(Task brief): Going down the data below, set down exactly the line with "Table 5. Estimated" and each line after it through the line with "Figure 3. Input"; no other lines.

====================

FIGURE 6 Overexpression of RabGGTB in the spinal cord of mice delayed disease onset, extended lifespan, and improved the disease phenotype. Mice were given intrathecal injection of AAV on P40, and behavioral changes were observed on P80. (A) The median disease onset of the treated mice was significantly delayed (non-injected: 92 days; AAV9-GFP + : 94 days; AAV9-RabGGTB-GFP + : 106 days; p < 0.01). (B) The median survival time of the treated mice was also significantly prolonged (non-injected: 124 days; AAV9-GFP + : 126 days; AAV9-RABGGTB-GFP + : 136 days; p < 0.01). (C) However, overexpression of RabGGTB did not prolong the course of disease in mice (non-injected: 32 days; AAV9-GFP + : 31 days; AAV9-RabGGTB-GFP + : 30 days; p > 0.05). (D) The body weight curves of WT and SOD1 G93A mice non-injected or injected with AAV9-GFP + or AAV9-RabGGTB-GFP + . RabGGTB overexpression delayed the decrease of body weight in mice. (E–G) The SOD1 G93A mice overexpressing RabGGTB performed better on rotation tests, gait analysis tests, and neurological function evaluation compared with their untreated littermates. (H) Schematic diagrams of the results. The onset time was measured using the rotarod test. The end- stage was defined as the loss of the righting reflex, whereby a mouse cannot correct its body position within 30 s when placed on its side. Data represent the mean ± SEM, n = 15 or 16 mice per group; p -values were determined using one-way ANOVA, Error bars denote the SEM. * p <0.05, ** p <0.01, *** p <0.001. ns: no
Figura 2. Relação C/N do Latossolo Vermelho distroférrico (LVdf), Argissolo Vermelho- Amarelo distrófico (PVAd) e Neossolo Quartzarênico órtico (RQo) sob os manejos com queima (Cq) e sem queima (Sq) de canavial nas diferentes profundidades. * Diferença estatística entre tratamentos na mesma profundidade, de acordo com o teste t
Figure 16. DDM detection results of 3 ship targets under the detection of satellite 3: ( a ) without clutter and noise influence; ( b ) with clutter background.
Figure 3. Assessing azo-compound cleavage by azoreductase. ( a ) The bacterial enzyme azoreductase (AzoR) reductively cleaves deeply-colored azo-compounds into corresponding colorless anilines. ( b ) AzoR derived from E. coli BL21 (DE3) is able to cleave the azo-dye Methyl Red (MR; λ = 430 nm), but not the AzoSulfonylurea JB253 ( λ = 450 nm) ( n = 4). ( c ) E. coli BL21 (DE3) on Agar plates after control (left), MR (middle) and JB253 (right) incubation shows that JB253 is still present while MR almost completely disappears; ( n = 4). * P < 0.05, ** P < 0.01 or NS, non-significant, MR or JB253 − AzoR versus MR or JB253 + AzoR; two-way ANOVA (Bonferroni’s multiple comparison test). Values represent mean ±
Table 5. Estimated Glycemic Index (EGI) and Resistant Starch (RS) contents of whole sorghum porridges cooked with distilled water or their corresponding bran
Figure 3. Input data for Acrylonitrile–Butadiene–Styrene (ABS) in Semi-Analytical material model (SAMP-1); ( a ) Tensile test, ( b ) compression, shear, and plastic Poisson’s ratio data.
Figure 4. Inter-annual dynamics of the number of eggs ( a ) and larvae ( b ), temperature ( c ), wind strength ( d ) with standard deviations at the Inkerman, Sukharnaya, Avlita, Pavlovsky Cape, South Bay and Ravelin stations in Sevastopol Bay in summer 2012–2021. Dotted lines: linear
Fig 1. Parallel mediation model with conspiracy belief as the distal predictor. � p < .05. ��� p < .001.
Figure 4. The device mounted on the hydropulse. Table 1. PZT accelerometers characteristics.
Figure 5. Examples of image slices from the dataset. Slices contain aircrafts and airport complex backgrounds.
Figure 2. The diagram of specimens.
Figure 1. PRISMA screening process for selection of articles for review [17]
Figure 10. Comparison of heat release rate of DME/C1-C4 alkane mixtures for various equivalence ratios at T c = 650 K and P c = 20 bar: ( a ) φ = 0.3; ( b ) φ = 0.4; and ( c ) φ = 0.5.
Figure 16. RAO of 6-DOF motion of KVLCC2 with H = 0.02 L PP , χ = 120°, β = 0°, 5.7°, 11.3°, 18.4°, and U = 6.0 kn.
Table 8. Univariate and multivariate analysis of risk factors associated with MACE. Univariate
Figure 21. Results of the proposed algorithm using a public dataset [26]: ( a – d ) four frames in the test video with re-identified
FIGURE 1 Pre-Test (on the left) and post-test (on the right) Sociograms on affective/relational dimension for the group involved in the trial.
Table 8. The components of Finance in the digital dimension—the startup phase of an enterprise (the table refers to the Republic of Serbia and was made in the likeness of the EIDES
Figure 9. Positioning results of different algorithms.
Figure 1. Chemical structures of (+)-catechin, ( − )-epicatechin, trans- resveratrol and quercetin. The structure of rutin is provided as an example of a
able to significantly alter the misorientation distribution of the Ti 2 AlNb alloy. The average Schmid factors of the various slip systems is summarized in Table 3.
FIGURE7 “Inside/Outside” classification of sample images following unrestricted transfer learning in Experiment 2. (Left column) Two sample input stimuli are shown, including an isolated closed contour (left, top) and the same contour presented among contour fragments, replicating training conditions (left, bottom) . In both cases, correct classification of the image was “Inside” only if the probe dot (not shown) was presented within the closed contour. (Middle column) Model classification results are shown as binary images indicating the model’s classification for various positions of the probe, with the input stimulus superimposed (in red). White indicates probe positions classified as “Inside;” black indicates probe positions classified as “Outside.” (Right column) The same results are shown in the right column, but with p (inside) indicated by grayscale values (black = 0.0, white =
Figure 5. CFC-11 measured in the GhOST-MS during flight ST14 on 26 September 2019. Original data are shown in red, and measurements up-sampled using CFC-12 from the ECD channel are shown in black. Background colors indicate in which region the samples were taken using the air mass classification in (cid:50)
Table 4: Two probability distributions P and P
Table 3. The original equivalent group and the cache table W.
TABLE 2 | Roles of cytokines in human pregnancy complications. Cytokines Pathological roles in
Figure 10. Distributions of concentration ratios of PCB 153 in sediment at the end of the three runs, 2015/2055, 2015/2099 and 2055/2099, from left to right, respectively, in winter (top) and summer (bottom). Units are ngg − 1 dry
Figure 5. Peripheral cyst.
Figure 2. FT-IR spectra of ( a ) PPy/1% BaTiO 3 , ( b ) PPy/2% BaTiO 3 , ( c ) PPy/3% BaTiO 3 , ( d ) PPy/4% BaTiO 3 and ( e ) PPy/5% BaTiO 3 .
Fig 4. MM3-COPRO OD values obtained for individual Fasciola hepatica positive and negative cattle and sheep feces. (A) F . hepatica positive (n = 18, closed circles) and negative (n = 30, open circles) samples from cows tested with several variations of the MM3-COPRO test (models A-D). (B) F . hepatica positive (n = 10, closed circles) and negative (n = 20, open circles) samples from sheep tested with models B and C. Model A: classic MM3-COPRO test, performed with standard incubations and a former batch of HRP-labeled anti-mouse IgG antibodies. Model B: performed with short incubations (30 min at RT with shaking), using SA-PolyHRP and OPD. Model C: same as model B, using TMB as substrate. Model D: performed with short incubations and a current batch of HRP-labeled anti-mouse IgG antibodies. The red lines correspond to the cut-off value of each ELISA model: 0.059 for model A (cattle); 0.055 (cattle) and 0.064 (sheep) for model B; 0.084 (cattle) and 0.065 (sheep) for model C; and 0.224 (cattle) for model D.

====================

(Answer space):
Table 5. Estimated Glycemic Index (EGI) and Resistant Starch (RS) contents of whole sorghum porridges cooked with distilled water or their corresponding bran
Figure 3. Input data for Acrylonitrile–Butadiene–Styrene (ABS) in Semi-Analytical material model (SAMP-1); ( a ) Tensile test, ( b ) compression, shear, and plastic Poisson’s ratio data.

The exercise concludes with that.